Kearney Anna, Daykin Anne, Shaw Alison R G, Lane Athene J, Blazeby Jane M, Clarke Mike, Williamson Paula, Gamble Carrol
North West Hub for Trials Methodology Research/Clinical Trial Research Centre, Biostatistics, University of Liverpool, Institute of Child Health, Alder Hey NHS Trust, Liverpool, L12 2AP, UK.
ConDuCT-II Hub for Trials Methodology Research, University of Bristol, Canynge Hall, 39 Whatley Road, Bristol, BS8 2PS, UK.
Trials. 2017 Aug 31;18(1):406. doi: 10.1186/s13063-017-2132-z.
The failure to retain patients or collect primary-outcome data is a common challenge for trials and reduces the statistical power and potentially introduces bias into the analysis. Identifying strategies to minimise missing data was the second highest methodological research priority in a Delphi survey of the Directors of UK Clinical Trial Units (CTUs) and is important to minimise waste in research. Our aim was to assess the current retention practices within the UK and priorities for future research to evaluate the effectiveness of strategies to reduce attrition.
Seventy-five chief investigators of NIHR Health Technology Assessment (HTA)-funded trials starting between 2009 and 2012 were surveyed to elicit their awareness about causes of missing data within their trial and recommended practices for improving retention. Forty-seven CTUs registered within the UKCRC network were surveyed separately to identify approaches and strategies being used to mitigate missing data across trials. Responses from the current practice surveys were used to inform a subsequent two-round Delphi survey with registered CTUs. A consensus list of retention research strategies was produced and ranked by priority.
Fifty out of seventy-five (67%) chief investigators and 33/47 (70%) registered CTUs completed the current practice surveys. Seventy-eight percent of trialists were aware of retention challenges and implemented strategies at trial design. Patient-initiated withdrawal was the most common cause of missing data. Registered CTUs routinely used newsletters, timeline of participant visits, and telephone reminders to mitigate missing data. Whilst 36 out of 59 strategies presented had been formally or informally evaluated, some frequently used strategies, such as site initiation training, have had no research to inform practice. Thirty-five registered CTUs (74%) participated in the Delphi survey. Research into the effectiveness of site initiation training, frequency of patient contact during a trial, the use of routinely collected data, the frequency and timing of reminders, triggered site training and the time needed to complete questionnaires was deemed critical. Research into the effectiveness of Christmas cards for site staff was not of critical importance.
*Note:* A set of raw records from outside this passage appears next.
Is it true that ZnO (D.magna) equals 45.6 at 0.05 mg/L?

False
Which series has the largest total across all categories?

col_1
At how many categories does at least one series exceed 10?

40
The surveys of current practices demonstrates that a variety of strategies are being used to mitigate missing data but with little evidence to support their use. Six retention strategies were deemed critically important within the Delphi survey and should be a primary focus of future retention research.
在试验中,患者失访或无法收集主要结局数据是一个常见的挑战,这会降低统计效力,并可能在分析中引入偏差。在对英国临床试验单位(CTU)负责人进行的德尔菲调查中,确定将缺失数据降至最低的策略是第二高的方法学研究重点,对于减少研究浪费非常重要。我们的目的是评估英国目前的保留做法以及未来研究的重点,以评估减少损耗策略的有效性。
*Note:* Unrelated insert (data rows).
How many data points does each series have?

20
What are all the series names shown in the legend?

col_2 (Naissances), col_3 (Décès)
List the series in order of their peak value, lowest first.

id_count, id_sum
对2009年至2012年期间启动的75项由英国国家卫生研究院健康技术评估(HTA)资助的试验的首席研究员进行了调查,以了解他们对试验中数据缺失原因的认识以及提高保留率的推荐做法。对在英国临床研究协作网(UKCRC)网络中注册的47个CTU分别进行了调查,以确定用于减少各试验中缺失数据的方法和策略。当前实践调查的结果被用于为随后对注册CTU进行的两轮德尔菲调查提供信息。制定了一份保留研究策略的共识清单,并按优先级排序。
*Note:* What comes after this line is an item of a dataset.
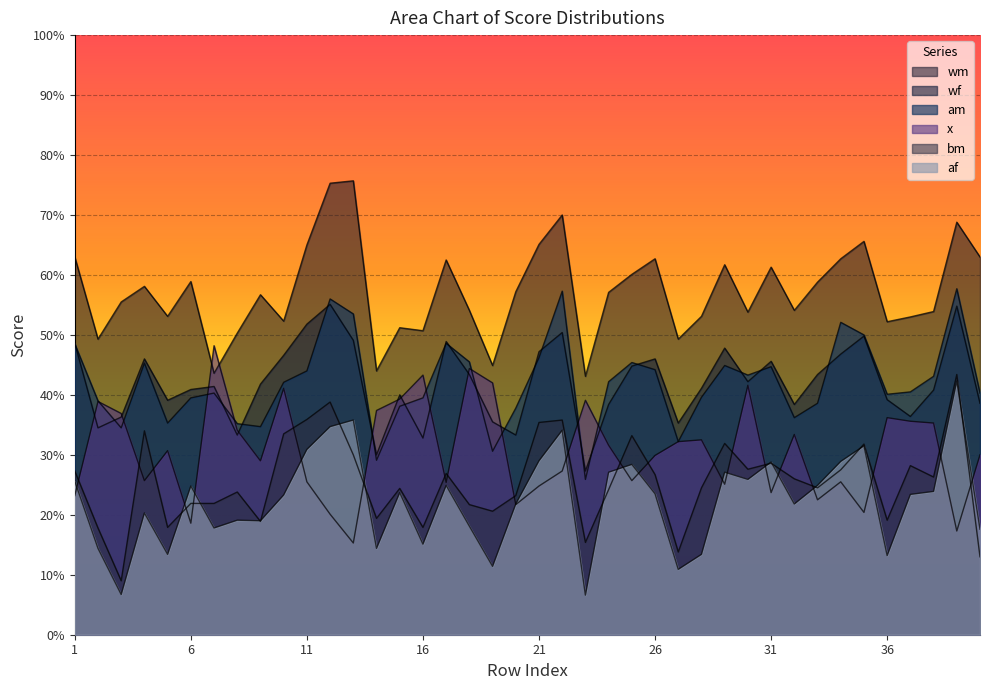

What are all the series names shown in the legend?

x, wm, bm, am, wf, af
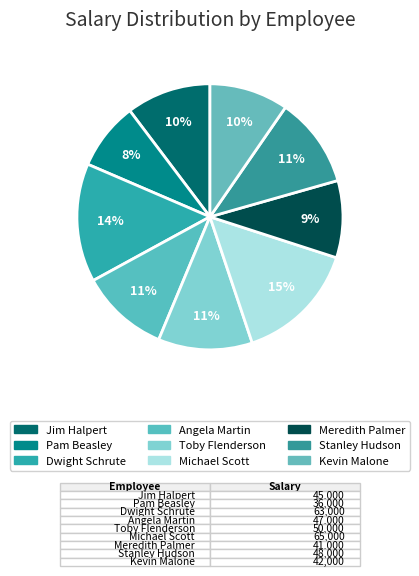

What is the total percentage of Angela Martin and Jim Halpert?

21.1%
75名首席研究员中有50名(67%)和47个注册CTU中的33个(70%)完成了当前实践调查。78%的试验者意识到保留方面的挑战,并在试验设计时实施了策略。患者主动退出是数据缺失最常见的原因。注册CTU通常使用时事通讯、参与者访视时间表和电话提醒来减少缺失数据。虽然所提出的59项策略中有36项已得到正式或非正式评估,但一些常用策略,如机构启动培训,尚无研究为实践提供参考。35个注册CTU(74%)参与了德尔菲调查。对机构启动培训的有效性、试验期间与患者联系的频率、常规收集数据的使用、提醒的频率和时间、触发式机构培训以及完成问卷所需时间的研究被认为至关重要。对给机构工作人员的圣诞贺卡有效性的研究并非至关重要。
当前实践调查表明,正在使用各种策略来减少缺失数据,但几乎没有证据支持这些策略的使用。在德尔菲调查中,六项保留策略被认为至关重要,应成为未来保留研究的主要重点。